[Record excerpts — start]

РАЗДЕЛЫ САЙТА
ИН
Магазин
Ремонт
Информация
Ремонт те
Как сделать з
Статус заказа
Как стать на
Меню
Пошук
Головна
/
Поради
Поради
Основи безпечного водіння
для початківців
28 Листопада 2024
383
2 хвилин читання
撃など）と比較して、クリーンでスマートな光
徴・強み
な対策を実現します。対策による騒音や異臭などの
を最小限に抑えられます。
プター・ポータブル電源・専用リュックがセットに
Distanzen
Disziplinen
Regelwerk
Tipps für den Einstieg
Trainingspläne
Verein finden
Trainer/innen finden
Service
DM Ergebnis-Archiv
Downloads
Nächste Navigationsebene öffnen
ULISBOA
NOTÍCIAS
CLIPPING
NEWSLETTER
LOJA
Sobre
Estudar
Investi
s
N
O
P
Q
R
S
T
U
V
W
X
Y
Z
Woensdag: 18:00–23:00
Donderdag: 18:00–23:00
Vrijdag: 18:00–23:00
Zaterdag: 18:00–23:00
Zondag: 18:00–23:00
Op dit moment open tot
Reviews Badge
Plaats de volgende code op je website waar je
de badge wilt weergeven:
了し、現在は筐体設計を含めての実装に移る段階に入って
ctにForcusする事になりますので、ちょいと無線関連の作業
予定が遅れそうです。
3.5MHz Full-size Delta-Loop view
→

[Record excerpts — finish]

◆ **Your task**
Lines that hold "finden" are the ones to copy, so pick each out from the data.

◆ **Answer section**
Verein finden
Trainer/innen finden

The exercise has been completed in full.